When doing psychological research, you will need to present your results in a concise manner that allows you to draw inferences based on observations. Oftentimes you will be looking at how altering one aspect of an experiment affects other parts, and when you interpret the results you will be looking for links between these phenomena. These links are known as correlation.
For example, say you do a study of anger in red-headed people. You design an experiment and test it, and while looking at your results you notice that the subjects who are out of work were the angriest. This is a correlation, and although it does not necessarily mean jobless people are angry or vice-versa, it does indicate a link between unemployment and aggression. If you graph correlation, with the two variables on the x and y axes, you can see how linked the phenomena are. If the phenomena seem very tied together (like humidity and hot weather), they have a high correlation. Low correlation would indicate that each phenomenon has little or no influence on the other (like humidity and earthquakes).
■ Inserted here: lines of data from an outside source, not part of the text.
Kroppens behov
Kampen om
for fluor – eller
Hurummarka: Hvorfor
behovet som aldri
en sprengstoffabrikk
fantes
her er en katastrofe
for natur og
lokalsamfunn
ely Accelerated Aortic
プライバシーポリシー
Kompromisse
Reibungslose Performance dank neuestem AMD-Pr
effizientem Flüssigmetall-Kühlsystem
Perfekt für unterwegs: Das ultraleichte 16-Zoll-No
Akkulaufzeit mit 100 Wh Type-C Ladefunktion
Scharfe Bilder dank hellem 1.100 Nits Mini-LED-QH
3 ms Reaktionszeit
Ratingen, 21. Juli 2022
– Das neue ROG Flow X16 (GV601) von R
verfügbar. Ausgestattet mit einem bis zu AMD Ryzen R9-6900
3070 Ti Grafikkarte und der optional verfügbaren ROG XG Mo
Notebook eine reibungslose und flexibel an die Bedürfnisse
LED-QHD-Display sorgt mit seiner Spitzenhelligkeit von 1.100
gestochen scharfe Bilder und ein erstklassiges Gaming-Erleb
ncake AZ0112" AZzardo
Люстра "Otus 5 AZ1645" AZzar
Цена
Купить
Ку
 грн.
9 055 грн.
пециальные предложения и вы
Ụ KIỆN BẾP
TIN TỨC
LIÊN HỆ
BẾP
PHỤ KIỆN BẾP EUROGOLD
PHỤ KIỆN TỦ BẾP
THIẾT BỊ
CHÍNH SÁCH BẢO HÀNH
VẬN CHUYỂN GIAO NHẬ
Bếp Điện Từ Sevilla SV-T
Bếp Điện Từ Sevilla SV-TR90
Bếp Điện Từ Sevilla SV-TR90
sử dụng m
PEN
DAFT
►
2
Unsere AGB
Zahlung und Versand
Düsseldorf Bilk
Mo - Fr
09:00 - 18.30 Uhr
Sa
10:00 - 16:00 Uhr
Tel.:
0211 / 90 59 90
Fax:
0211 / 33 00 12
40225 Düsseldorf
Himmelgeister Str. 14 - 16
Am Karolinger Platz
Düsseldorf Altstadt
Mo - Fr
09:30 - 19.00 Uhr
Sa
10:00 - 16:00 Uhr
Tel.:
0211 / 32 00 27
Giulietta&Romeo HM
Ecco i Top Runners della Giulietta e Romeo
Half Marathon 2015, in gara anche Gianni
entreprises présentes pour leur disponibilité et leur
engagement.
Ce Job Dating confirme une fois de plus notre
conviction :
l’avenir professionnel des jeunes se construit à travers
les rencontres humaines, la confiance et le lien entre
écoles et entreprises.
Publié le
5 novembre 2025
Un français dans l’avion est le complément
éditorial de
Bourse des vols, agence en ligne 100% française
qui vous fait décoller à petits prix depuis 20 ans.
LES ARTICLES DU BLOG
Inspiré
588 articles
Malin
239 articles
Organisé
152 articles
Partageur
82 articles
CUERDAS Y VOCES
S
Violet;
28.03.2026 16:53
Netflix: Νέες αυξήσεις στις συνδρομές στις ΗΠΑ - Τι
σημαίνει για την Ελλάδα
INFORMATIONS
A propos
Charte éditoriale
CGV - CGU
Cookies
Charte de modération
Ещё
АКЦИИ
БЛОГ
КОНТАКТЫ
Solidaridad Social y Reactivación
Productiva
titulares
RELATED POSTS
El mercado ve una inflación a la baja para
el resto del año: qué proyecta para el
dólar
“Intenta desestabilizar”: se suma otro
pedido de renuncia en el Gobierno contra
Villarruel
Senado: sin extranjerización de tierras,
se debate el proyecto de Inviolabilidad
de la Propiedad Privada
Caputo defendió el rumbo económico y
Central tendency is a term that describes trends in a set of data, and the measures of central tendency allow you to make generalizations about the set. The three basic measures of central tendency are mean, mode and median. They are used to describe different aspects about a set of data. For example take this set of test scores: 90, 78, 86, 90, 80.
The mean is the average of the set, which you calculate by first adding together all of the values in the set (for this you add all of the scores). Once you have a total, divide by the number of items in the set (there are 5 scores, so divide by 5). In this case the average score is 84.8.
Mode is simply the value that occurs most often in a set of data. In the example set of test scores, 90 occurs twice and all others appear only once. For this set of data, 90 is the mode.
Sometimes you will want to find the exact center, or median, of a set of data. First, order the data from smallest to largest (78, 80, 86, 90, 90). The value in the exact middle is our median, or 86 for this set. If there had been another value, the center of this data would fall between two numbers. In that instance, you will take the average of those two values. To illustrate, add a score of 88 to this set and then order it (78, 80, 86, 88, 90, 90). The median now falls between 86 and 88, the average of which is 87.